Something Blue: My Not So Secret Yarn Crush on Bluefaced Leicester
Victoria Magnus is an independent hand dyer and knitwear designer, and the woman behind Eden Cottage Yarns. Based in Yorkshire, Victoria is inspired by nature and her surroundings, and hand dyes all her yarns in her home kitchen. Stocked worldwide, Eden Cottage Yarns specialise in high quality natural fibres, dyed to a relaxing and understated palette, to allow the beauty to shine through in your projects.
When you’re an independent hand dyer by trade, and you’re exposed to a wide range of yarn bases, from the exotic to the workhorse, choosing one of them is a little like choosing a favourite child. We all know we shouldn’t really do it, but we do. Secretly. And, unlike children, it is sort of ok to have a favourite yarn. Something that offers that perfect mix of qualities, both as a canvas for dyeing, in my case, and as a material for creating beautiful projects. So I don’t mind putting my neck on the line and saying it out loud. For me, it’s all about Bluefaced Leicester.

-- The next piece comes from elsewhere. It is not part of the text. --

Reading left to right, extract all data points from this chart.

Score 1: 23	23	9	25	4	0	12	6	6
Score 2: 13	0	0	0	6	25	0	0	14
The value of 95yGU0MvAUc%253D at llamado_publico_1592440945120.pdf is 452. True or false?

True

The Bluefaced Leicester sheep, as a breed, was developed as a result of a breeding scheme in the 1700s to develop a longwool sheep. Primarily concentrated in the North of England for a long time, there are now also many flocks in Wales and Scotland. But the Bluefaced blood goes further than that – BFL rams are have sired over half the UK’s breeding mules.
“But what about the yarn?” I hear you cry. Well, like the sheep it comes from, I consider BFL to be the perfect all rounder. Here’s why.

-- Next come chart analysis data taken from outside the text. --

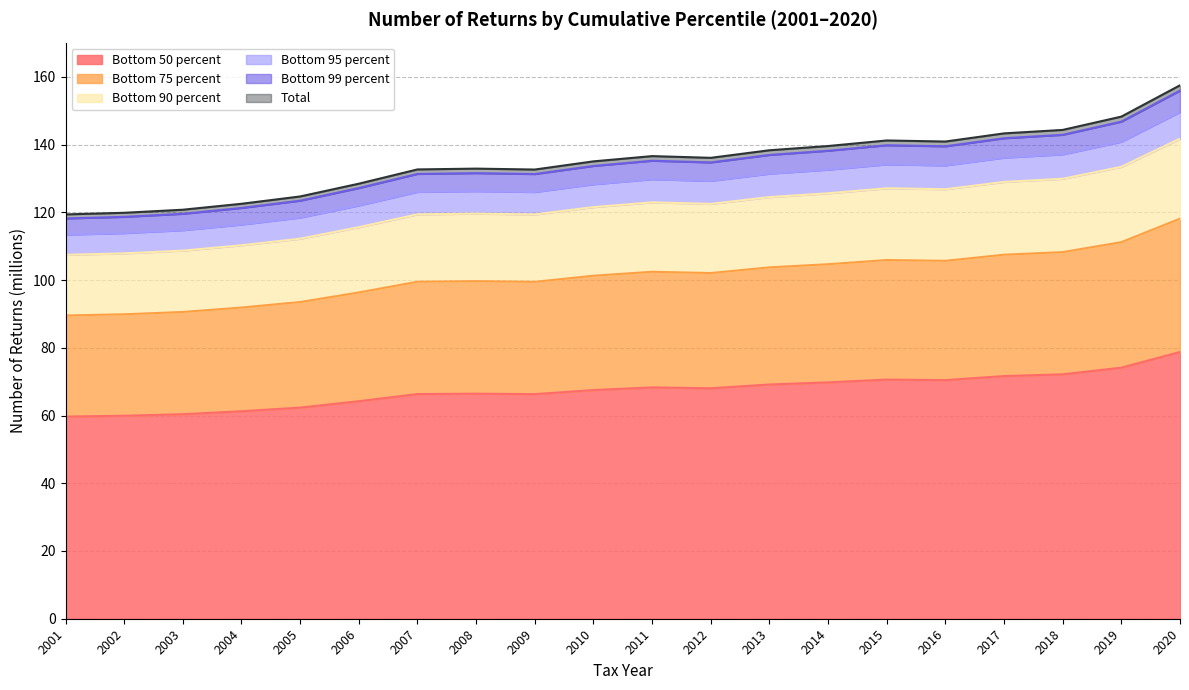

The Bottom 50 percent series shows 84.3 at 2006. True or false?

False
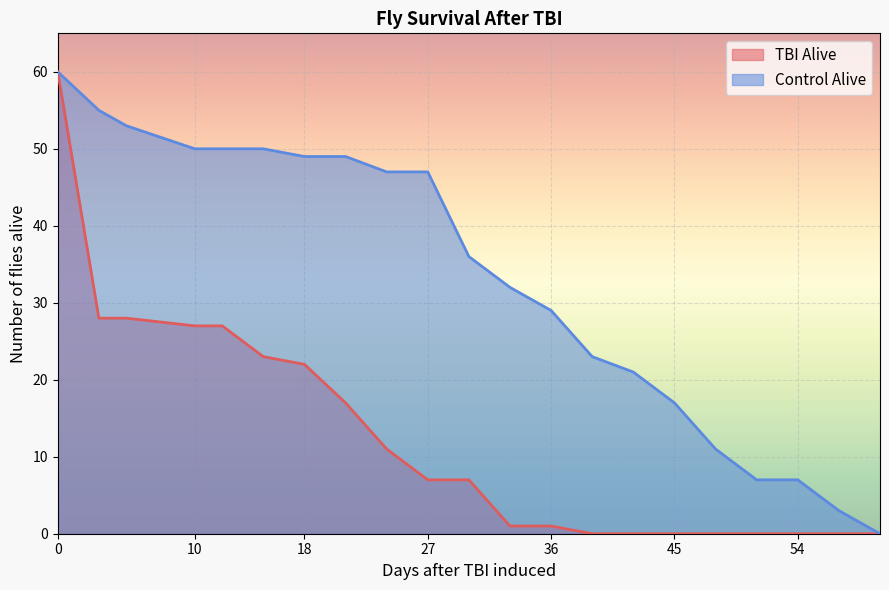

What are all the series names shown in the legend?

TBI Alive, Control Alive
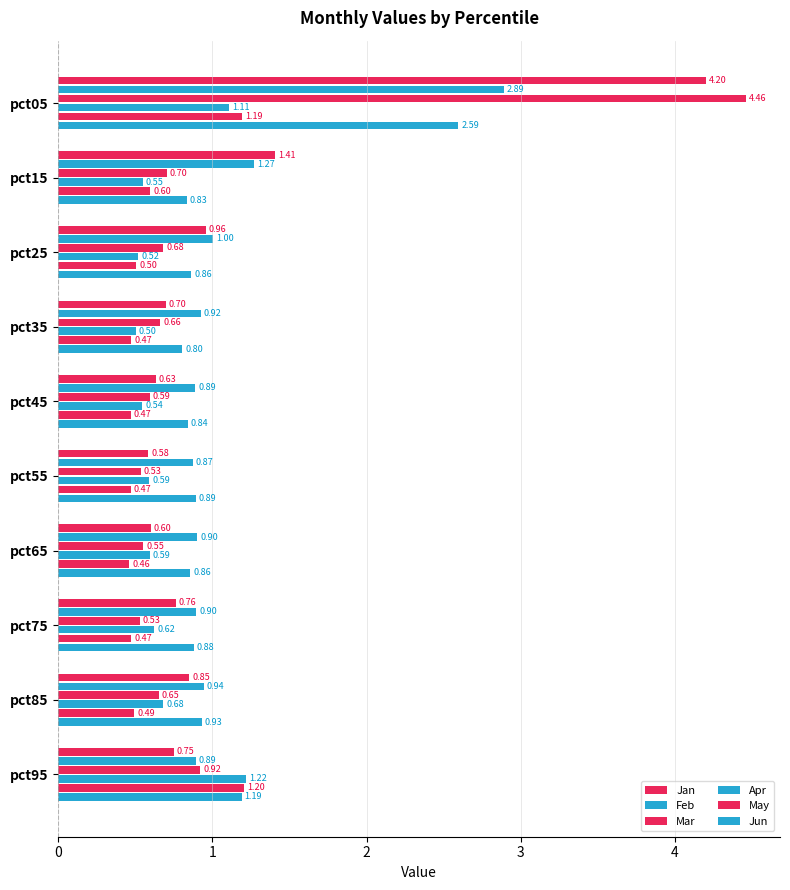

Count the number of data series in this chart.

6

BFL, even by itself and without spinning it in with other fibres to create this effect, has a beautiful lustre that adds depth and interest to the final knitted fabric.
BFL, by far and away, wears better than merino and stands up to quite a bit of abuse, whilst still looking as good as the day you knit it. When you spend so long creating a garment, you want it to look its best for as long as possible. BFL offers this property in abundance.

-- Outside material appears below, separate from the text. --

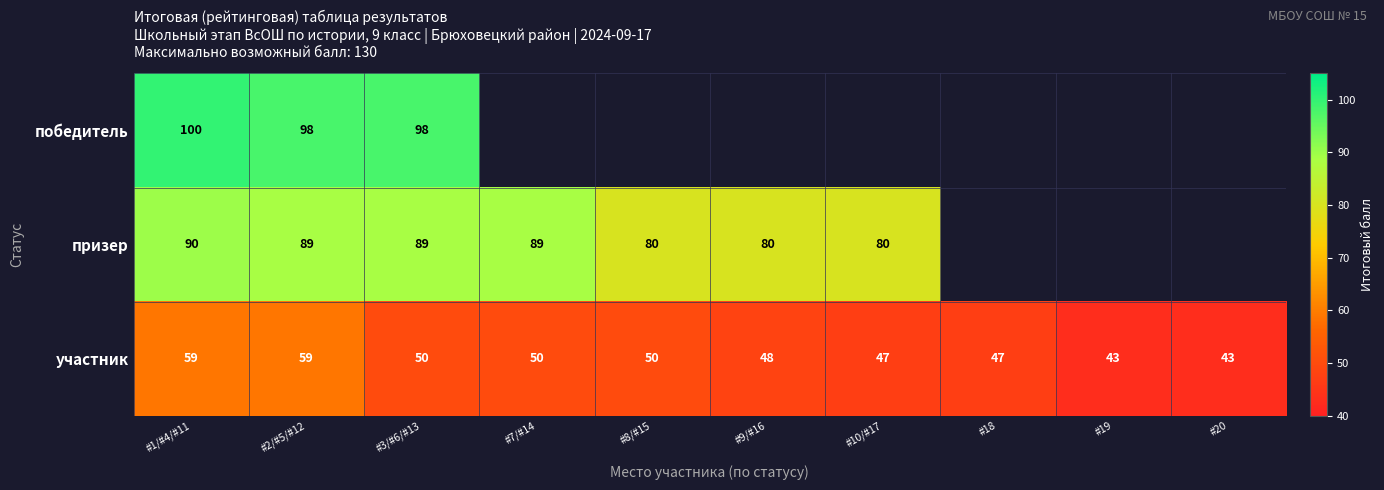

What value does the участник series have at #18?

47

The BFL in my hand dyed range (BFL Sock and Bowland DK) is worsted spun by the mill, which adds to the hardwearing properties mentioned above. Crucially, this spinning method also helps to reduce the amount of pilling in garments made from these yarns. Nobody wants to spend ages removing tatty pills, we want to be out showing our knitwear off. Unlike merino, you’ll spend little time with a pill remover on this yarn.
As a dyer, my heart sings at the way that colours glow when dyed onto this yarn base. The lustre of the fibres means that the yarn develops a wonderful shimmer too.
Can be superwashed
As if the other features mentioned above weren’t enough, this yarn also takes superwash treatment very well, making it easy to clean and care for. What more can we ask for?
To be honest, I could go on and on about the reasons why this yarn will remain my number one crush for some time to come, and I totally understand why it has surged in popularity in recent years. You simply cannot go wrong with the blend of qualities BFL brings to the table, no matter what type of item you’re looking to create. Garmets, accessories, socks, shawls – this yarn can do it all in spectacular style!
Thanks so much. Victoria. At WOVEMBER we love to revel in wool appreciation. Who else feels the need to go and pet all the BFL in their stash now?!